= Work required =
Drop every image, then reproduce the data exactly as given.

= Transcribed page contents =
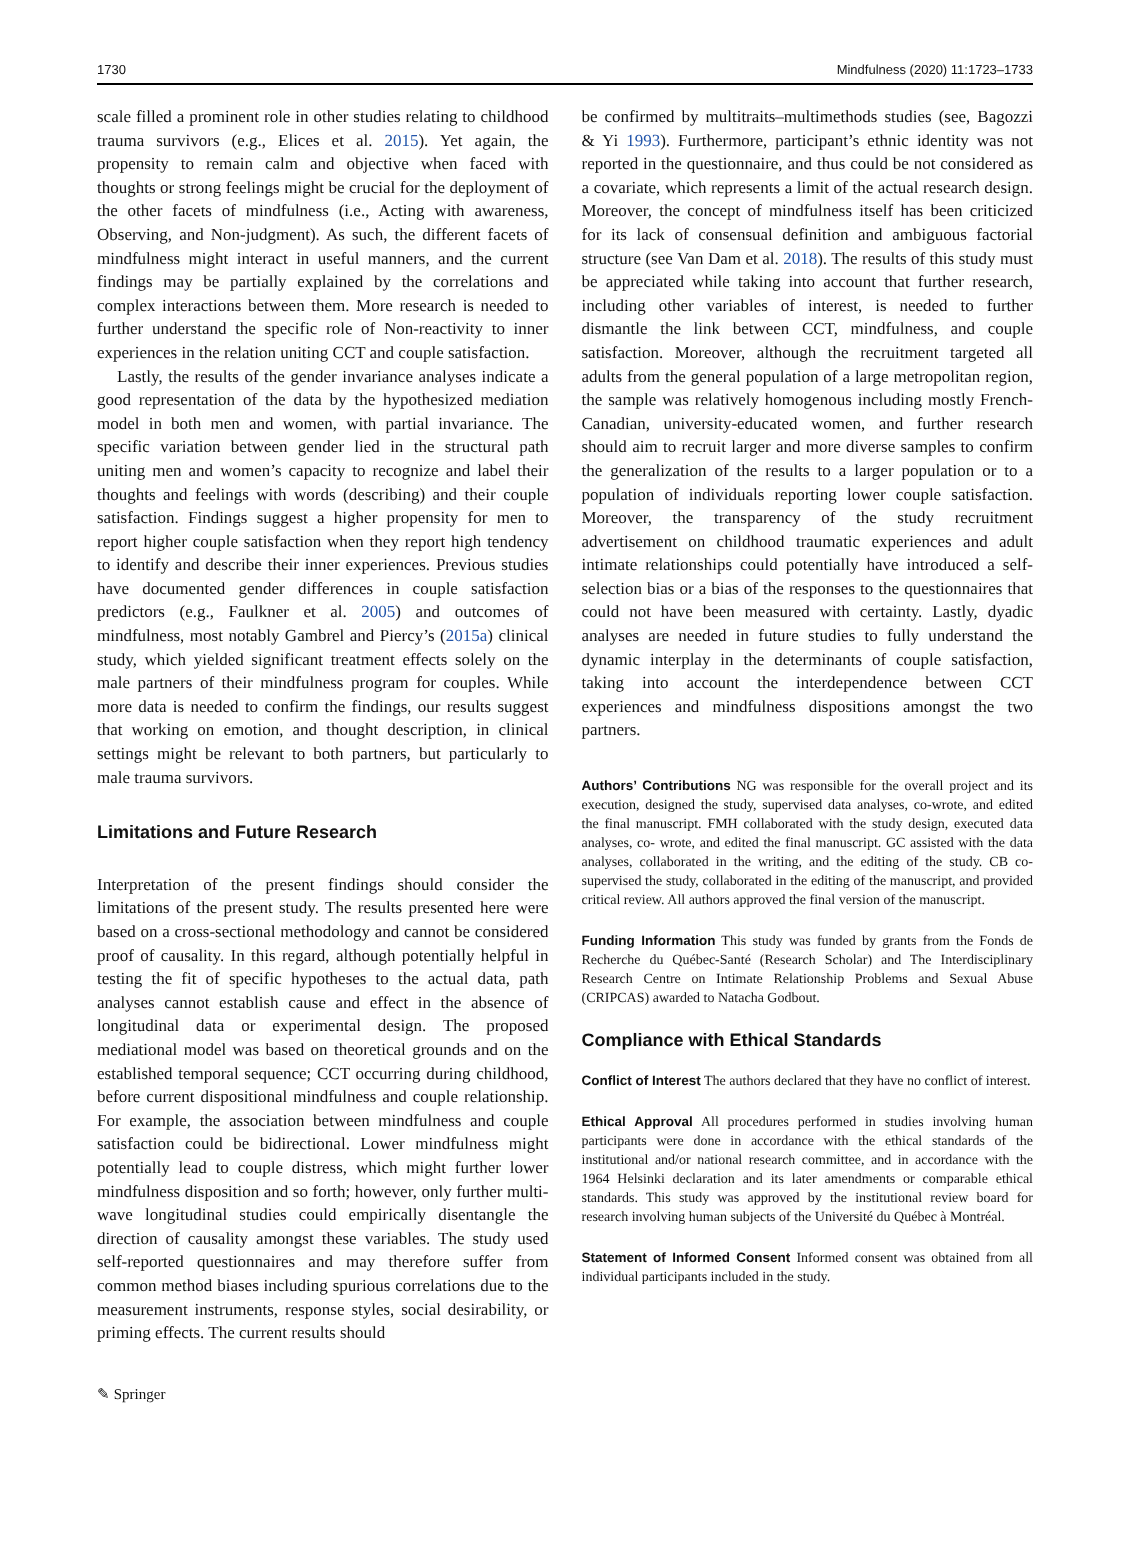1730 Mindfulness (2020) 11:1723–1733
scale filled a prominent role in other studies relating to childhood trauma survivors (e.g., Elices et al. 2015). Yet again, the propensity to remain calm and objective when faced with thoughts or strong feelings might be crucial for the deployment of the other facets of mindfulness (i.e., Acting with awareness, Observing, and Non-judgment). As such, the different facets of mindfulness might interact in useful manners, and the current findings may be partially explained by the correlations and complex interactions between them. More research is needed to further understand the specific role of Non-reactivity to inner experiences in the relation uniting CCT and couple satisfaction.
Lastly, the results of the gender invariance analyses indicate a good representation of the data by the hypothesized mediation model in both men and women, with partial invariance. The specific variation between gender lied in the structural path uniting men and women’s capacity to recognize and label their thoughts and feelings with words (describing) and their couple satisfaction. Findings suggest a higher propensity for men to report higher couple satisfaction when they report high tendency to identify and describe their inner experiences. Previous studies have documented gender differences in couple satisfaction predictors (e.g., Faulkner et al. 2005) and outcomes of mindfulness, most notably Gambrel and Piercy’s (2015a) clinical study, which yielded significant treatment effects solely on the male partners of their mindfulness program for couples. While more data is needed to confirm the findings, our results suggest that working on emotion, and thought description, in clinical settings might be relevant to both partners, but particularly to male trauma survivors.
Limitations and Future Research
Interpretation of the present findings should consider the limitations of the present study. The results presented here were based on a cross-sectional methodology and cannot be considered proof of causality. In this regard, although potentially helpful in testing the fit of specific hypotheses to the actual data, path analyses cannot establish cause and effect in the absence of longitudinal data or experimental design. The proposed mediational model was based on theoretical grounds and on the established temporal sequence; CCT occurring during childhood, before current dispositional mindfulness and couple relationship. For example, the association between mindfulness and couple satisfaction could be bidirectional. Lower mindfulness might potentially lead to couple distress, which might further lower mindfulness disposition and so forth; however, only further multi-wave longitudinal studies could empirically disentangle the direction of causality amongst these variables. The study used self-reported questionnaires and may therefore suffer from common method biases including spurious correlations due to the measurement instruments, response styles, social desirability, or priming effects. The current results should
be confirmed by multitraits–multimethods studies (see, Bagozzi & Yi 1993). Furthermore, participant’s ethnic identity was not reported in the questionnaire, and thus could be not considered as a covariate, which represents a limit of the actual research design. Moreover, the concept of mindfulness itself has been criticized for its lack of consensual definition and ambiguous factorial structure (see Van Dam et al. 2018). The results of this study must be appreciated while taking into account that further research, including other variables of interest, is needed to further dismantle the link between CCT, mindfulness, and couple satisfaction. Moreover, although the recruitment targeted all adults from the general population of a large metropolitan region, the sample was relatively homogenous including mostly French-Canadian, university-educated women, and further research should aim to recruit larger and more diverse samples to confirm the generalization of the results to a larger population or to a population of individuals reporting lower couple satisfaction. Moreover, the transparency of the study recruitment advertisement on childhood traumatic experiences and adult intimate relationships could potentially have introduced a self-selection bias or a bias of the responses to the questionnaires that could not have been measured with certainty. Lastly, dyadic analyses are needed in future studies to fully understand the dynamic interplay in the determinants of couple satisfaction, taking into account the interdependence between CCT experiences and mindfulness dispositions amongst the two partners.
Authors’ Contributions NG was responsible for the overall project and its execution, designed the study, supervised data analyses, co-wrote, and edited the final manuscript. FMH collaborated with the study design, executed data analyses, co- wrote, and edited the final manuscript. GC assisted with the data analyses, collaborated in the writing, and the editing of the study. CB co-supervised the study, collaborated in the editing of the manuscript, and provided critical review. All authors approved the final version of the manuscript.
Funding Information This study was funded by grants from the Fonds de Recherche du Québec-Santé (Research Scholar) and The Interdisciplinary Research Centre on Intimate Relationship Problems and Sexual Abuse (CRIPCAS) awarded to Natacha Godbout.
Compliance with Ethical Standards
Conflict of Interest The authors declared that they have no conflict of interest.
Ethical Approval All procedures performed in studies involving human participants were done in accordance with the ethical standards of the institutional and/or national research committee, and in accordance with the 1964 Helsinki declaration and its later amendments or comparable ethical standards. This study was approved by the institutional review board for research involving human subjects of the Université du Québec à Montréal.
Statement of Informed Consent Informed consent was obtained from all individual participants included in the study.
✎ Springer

= Result below =
1730 Mindfulness (2020) 11:1723–1733
scale filled a prominent role in other studies relating to childhood trauma survivors (e.g., Elices et al. 2015). Yet again, the propensity to remain calm and objective when faced with thoughts or strong feelings might be crucial for the deployment of the other facets of mindfulness (i.e., Acting with awareness, Observing, and Non-judgment). As such, the different facets of mindfulness might interact in useful manners, and the current findings may be partially explained by the correlations and complex interactions between them. More research is needed to further understand the specific role of Non-reactivity to inner experiences in the relation uniting CCT and couple satisfaction.
Lastly, the results of the gender invariance analyses indicate a good representation of the data by the hypothesized mediation model in both men and women, with partial invariance. The specific variation between gender lied in the structural path uniting men and women’s capacity to recognize and label their thoughts and feelings with words (describing) and their couple satisfaction. Findings suggest a higher propensity for men to report higher couple satisfaction when they report high tendency to identify and describe their inner experiences. Previous studies have documented gender differences in couple satisfaction predictors (e.g., Faulkner et al. 2005) and outcomes of mindfulness, most notably Gambrel and Piercy’s (2015a) clinical study, which yielded significant treatment effects solely on the male partners of their mindfulness program for couples. While more data is needed to confirm the findings, our results suggest that working on emotion, and thought description, in clinical settings might be relevant to both partners, but particularly to male trauma survivors.
Limitations and Future Research
Interpretation of the present findings should consider the limitations of the present study. The results presented here were based on a cross-sectional methodology and cannot be considered proof of causality. In this regard, although potentially helpful in testing the fit of specific hypotheses to the actual data, path analyses cannot establish cause and effect in the absence of longitudinal data or experimental design. The proposed mediational model was based on theoretical grounds and on the established temporal sequence; CCT occurring during childhood, before current dispositional mindfulness and couple relationship. For example, the association between mindfulness and couple satisfaction could be bidirectional. Lower mindfulness might potentially lead to couple distress, which might further lower mindfulness disposition and so forth; however, only further multi-wave longitudinal studies could empirically disentangle the direction of causality amongst these variables. The study used self-reported questionnaires and may therefore suffer from common method biases including spurious correlations due to the measurement instruments, response styles, social desirability, or priming effects. The current results should
be confirmed by multitraits–multimethods studies (see, Bagozzi & Yi 1993). Furthermore, participant’s ethnic identity was not reported in the questionnaire, and thus could be not considered as a covariate, which represents a limit of the actual research design. Moreover, the concept of mindfulness itself has been criticized for its lack of consensual definition and ambiguous factorial structure (see Van Dam et al. 2018). The results of this study must be appreciated while taking into account that further research, including other variables of interest, is needed to further dismantle the link between CCT, mindfulness, and couple satisfaction. Moreover, although the recruitment targeted all adults from the general population of a large metropolitan region, the sample was relatively homogenous including mostly French-Canadian, university-educated women, and further research should aim to recruit larger and more diverse samples to confirm the generalization of the results to a larger population or to a population of individuals reporting lower couple satisfaction. Moreover, the transparency of the study recruitment advertisement on childhood traumatic experiences and adult intimate relationships could potentially have introduced a self-selection bias or a bias of the responses to the questionnaires that could not have been measured with certainty. Lastly, dyadic analyses are needed in future studies to fully understand the dynamic interplay in the determinants of couple satisfaction, taking into account the interdependence between CCT experiences and mindfulness dispositions amongst the two partners.
Authors’ Contributions NG was responsible for the overall project and its execution, designed the study, supervised data analyses, co-wrote, and edited the final manuscript. FMH collaborated with the study design, executed data analyses, co- wrote, and edited the final manuscript. GC assisted with the data analyses, collaborated in the writing, and the editing of the study. CB co-supervised the study, collaborated in the editing of the manuscript, and provided critical review. All authors approved the final version of the manuscript.
Funding Information This study was funded by grants from the Fonds de Recherche du Québec-Santé (Research Scholar) and The Interdisciplinary Research Centre on Intimate Relationship Problems and Sexual Abuse (CRIPCAS) awarded to Natacha Godbout.
Compliance with Ethical Standards
Conflict of Interest The authors declared that they have no conflict of interest.
Ethical Approval All procedures performed in studies involving human participants were done in accordance with the ethical standards of the institutional and/or national research committee, and in accordance with the 1964 Helsinki declaration and its later amendments or comparable ethical standards. This study was approved by the institutional review board for research involving human subjects of the Université du Québec à Montréal.
Statement of Informed Consent Informed consent was obtained from all individual participants included in the study.
✎ Springer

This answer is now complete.